Con la inteligencia vino la competencia y como consecuencia; los celos. Estos se convirtieron en ambiciones que terminaron en confabulaciones. Había nacido la maldad. El edén maravilloso se había transformado en una sanguinaria jungla. La agresividad era la única razón que se esgrimía para subsistir. Todas las flores peleaban entre sí. Unas destrozaban a las otras; la mayor parte se insultaba. Se agredían entre ellas; algunas se mataban, todas se detestaban. Varias se habían prostituido; algunas se estafaban entre sí. Muchas hicieron orgías y se drogaron. Millones hicieron la guerra y bajo el pretexto de luchar para ser libres, masacraron a los que no lo hicieron.
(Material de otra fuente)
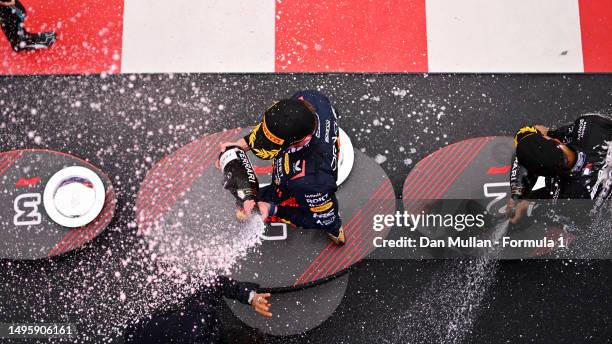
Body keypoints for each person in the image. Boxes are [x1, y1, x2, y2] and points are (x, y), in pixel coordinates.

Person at [219, 90, 345, 245]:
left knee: (328, 222)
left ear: (304, 138)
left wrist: (273, 210)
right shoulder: (308, 98)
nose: (265, 145)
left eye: (273, 145)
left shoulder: (313, 182)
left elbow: (323, 219)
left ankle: (336, 232)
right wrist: (240, 145)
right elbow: (275, 127)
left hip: (303, 183)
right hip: (311, 155)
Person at [507, 114, 612, 225]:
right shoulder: (590, 125)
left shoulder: (567, 203)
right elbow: (532, 131)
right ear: (557, 142)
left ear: (548, 176)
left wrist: (518, 196)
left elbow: (524, 136)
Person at [124, 276, 271, 344]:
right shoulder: (202, 321)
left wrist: (250, 296)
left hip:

Otras utilizaron el hambre y la desigualdad social como justificación para formar guerrillas, asesinar o secuestrar.
Eran hordas de vulgares criminales que se amparaban bajo cualquier pretexto de reivindicación popular para justificar su brutal criminalidad. Las amapolas y la coca intoxicaron con su sabia a todas las flores que podían. Convirtieron en adictos a los capullos y así dañaron la vida de los retoños que debían florecer.
En el jardín imperaba la maldad.
En vista de esta situación, el jardinero decidió mandar a su hijo a la tierra. Lo hiso para que hablara con las flores en su nombre. Le encomendó la difícil tarea de decirles que como tanto las amaba, estaba dispuesto a perdonarlas.
Para esto les ponía como única condición el que debían volver a quererse entre todas para comenzar un nuevo jardín.
Cuando el hijo del jardinero llegó, experimentó un inmenso dolor al ver que las flores creían saber más del jardín que su propio padre, que fue quién lo creó.
Las flores estaban convencidas de ser ellas y no el jardinero quienes se habían concebido. Incluso algunas afirmaban que habían salido de la nada y por su propia generación se habían mutado hasta convertirse en un jardín.
Así, desde la ventana que colgaba del espacio y con su infinita paciencia, el jardinero decidió darles un poco más de tiempo a las flores para ver si rectificaban con lo que su amado hijo les decía.
Pero las flores se sintieron tan sobre valoradas y su maldad era tan grande, que asesinaron al hijo que fue enviado por el que las creó.
Lo que el jardinero contempló; lo convulsionó.
Al ver tanta podredumbre mientras lloraba desconsolado por la muerte de su hijo, experimentó el dolor más profundo que había tenido en toda su infinita existencia. Sufrió la tristeza más profunda desde que había tenido conciencia.
No comprendía porqué el jardín que había cuidado tanto, se había convertido en una cloaca inmunda donde imperaba la maldad. Le fue muy doloroso descubrir que no fue nada inteligente haber dado inteligencia a las flores que tanto amó.
Había cometido el único error de su existencia. Cuando lo comprendió padeció el instante más desgarrador que había sufrido desde que tenía memoria. Fue el único día de todos los días en la eternidad que dios lloró.
Al irse dolido, apesadumbrado y decepcionado, oyó a lo lejos el lamento de una flor que llorando le decía…la inteligencia que nos otorgaste es aquello que nos diferencia de los animales pero también lo mismo que nos hace iguales a las bestias.